DKPro Core - MaltParser dependency parsing pipeline with direct access to results

Embedding

Reads the specified file and prints dependencies, one per line. Multiple files can be specified using a wildcard, e.g. ‘*.txt’ (the single quotes are part of the argument to avoid the shell expanding the wildcard!).

Call with pipeline <foldername> <language>, e.g. pipeline myFolder en.

#!/usr/bin/env jython
# Fix classpath scanning - otherise uimaFIT will not find the UIMA types
from java.lang import Thread
from org.python.core.imp import *
Thread.currentThread().contextClassLoader = getSyspathJavaLoader()

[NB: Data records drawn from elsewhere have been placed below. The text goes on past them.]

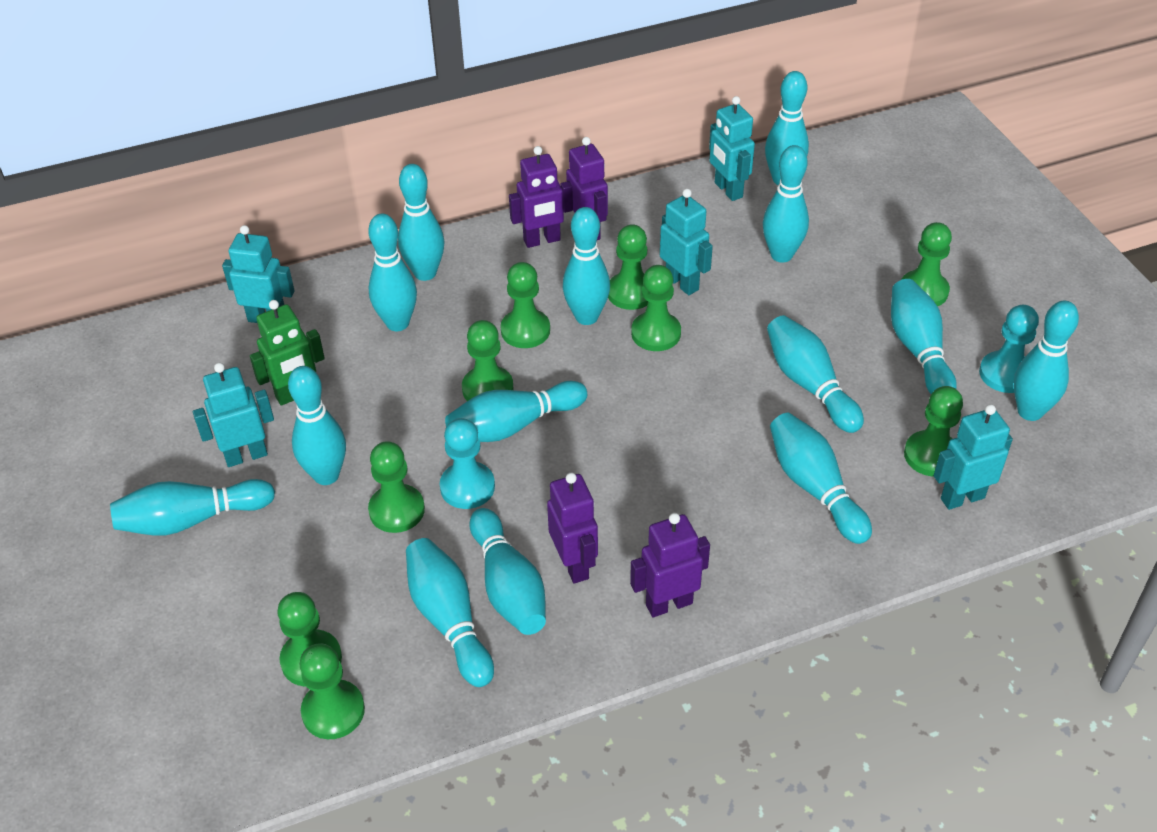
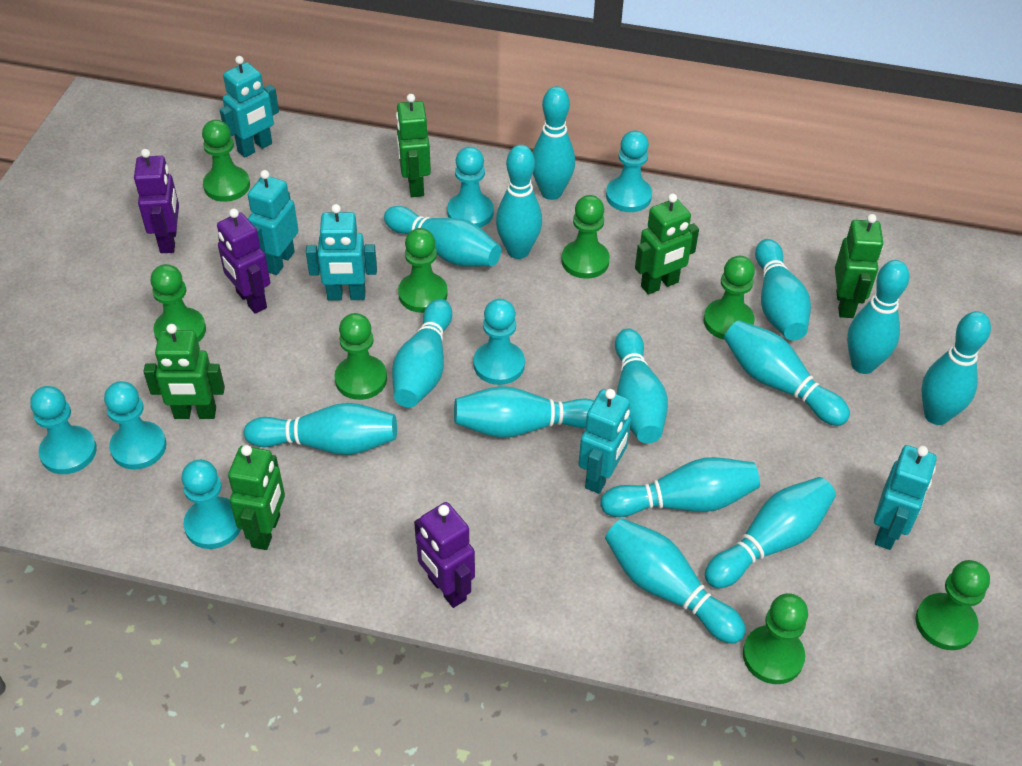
green pawn: [277,592,342,687] [300,643,365,739] [368,441,425,533] [462,320,514,401] [501,262,550,348] [608,224,648,310] [631,265,681,351] [901,222,952,306] [904,386,963,477] = 9 -> [150,264,206,343] [202,120,250,202] [334,313,387,400] [398,228,448,313] [561,195,610,279] [704,256,755,340] [743,593,808,684] [915,560,990,650] = 8
green robot: [250,300,325,406] = 1 -> [143,324,225,419] [228,445,285,550] [396,94,431,197] [635,193,699,295] [835,214,883,318] = 5
purple robot: [509,146,573,248] [547,473,598,584] [566,137,608,240] [630,513,710,617] = 4 -> [134,149,179,253] [217,209,270,313] [414,502,475,608] = 3
turquoise pawn: [440,418,495,509] [979,305,1039,393] = 2 -> [30,386,97,474] [104,381,166,470] [182,460,241,549] [447,147,494,228] [473,299,525,385] [606,131,652,212] = 6

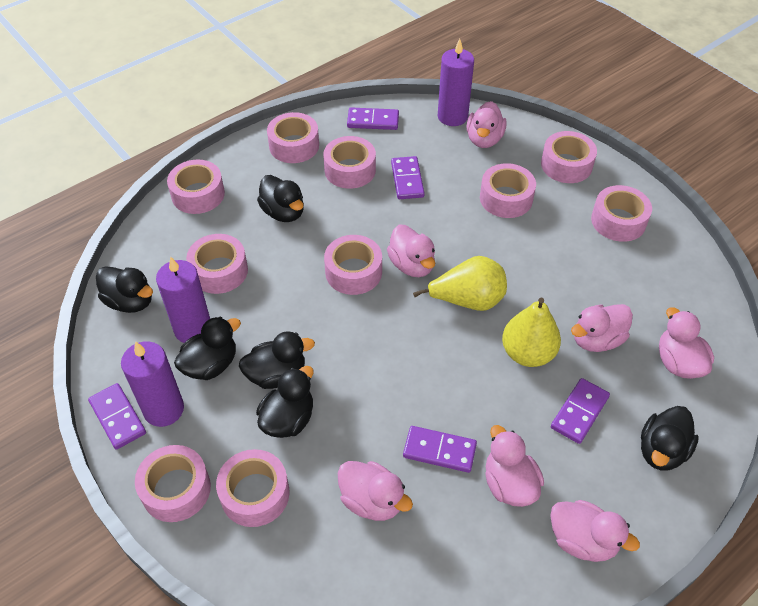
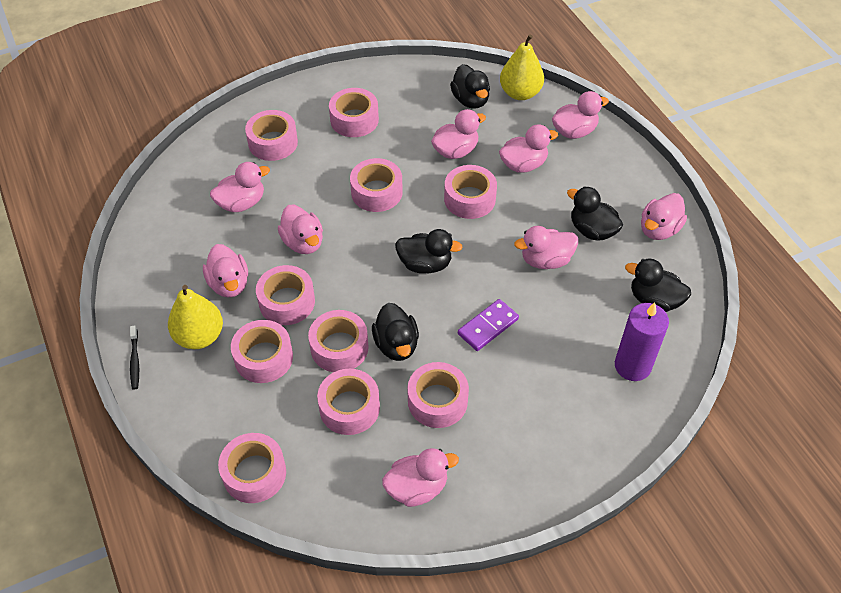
black duck: [96,266,153,313] [174,317,241,380] [239,331,315,389] [256,366,314,438] [257,175,304,222] [641,406,699,471] = 6 -> [372,303,419,361] [395,229,463,273] [450,64,490,109] [567,186,623,241] [625,259,691,312] = 5
black toothbrush: none = 0 -> [130,325,139,390] = 1
pink duck: [338,461,413,521] [387,225,435,277] [466,101,507,148] [485,425,544,507] [550,500,640,562] [571,304,633,352] [659,307,714,379] = 7 -> [203,244,248,298] [210,162,270,212] [278,205,323,254] [382,448,459,507] [431,109,486,159] [499,124,558,173] [514,226,578,269] [552,91,609,139] [641,193,687,240] = 9
purple candle: [121,341,184,427] [156,257,210,343] [438,39,474,126] = 3 -> [615,302,669,381] = 1
purple domino: [88,383,146,450] [347,107,399,130] [391,156,425,199] [403,426,477,473] [551,378,610,444] = 5 -> [458,299,519,351] = 1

# Dependencies and imports for DKPro modules
from jip.embed import require
require('de.tudarmstadt.ukp.dkpro.core:de.tudarmstadt.ukp.dkpro.core.opennlp-asl:1.6.1')
require('de.tudarmstadt.ukp.dkpro.core:de.tudarmstadt.ukp.dkpro.core.maltparser-asl:1.6.1')
require('de.tudarmstadt.ukp.dkpro.core:de.tudarmstadt.ukp.dkpro.core.io.text-asl:1.6.1')
require('de.tudarmstadt.ukp.dkpro.core:de.tudarmstadt.ukp.dkpro.core.io.conll-asl:1.6.1')
from de.tudarmstadt.ukp.dkpro.core.opennlp import *
from de.tudarmstadt.ukp.dkpro.core.maltparser import *
from de.tudarmstadt.ukp.dkpro.core.io.text import *
from de.tudarmstadt.ukp.dkpro.core.api.syntax.type.dependency import *

# uimaFIT imports
from org.apache.uima.fit.util.JCasUtil import *
from org.apache.uima.fit.pipeline.SimplePipeline import *
from org.apache.uima.fit.factory.AnalysisEngineFactory import *
from org.apache.uima.fit.factory.CollectionReaderFactory import *

# Access to commandline arguments
import sys

# Assemble and run pipeline
pipeline = iteratePipeline(
createReaderDescription(TextReader,
TextReader.PARAM_SOURCE_LOCATION, sys.argv[1], # 1st commandline parameter
TextReader.PARAM_LANGUAGE, sys.argv[2]), # 2nd commandline parameter
createEngineDescription(OpenNlpSegmenter),
createEngineDescription(OpenNlpPosTagger),
createEngineDescription(MaltParser))

for jcas in pipeline:
for dep in select(jcas, Dependency):
print "dep: [" + dep.dependencyType +"] \t gov: [" + dep.governor.coveredText + "] \t dep: [" + dep.dependent.coveredText + "]"

Example output:

dep: [det]   gov: [jumps]    dep: [The]
dep: [amod] gov: [jumps] dep: [quick]
dep: [amod] gov: [jumps] dep: [brown]
dep: [nn] gov: [jumps] dep: [fox]
dep: [prep] gov: [jumps] dep: [over]
dep: [det] gov: [dog] dep: [the]
dep: [amod] gov: [dog] dep: [lazy]
dep: [pobj] gov: [over] dep: [dog]
dep: [punct] gov: [jumps] dep: [.]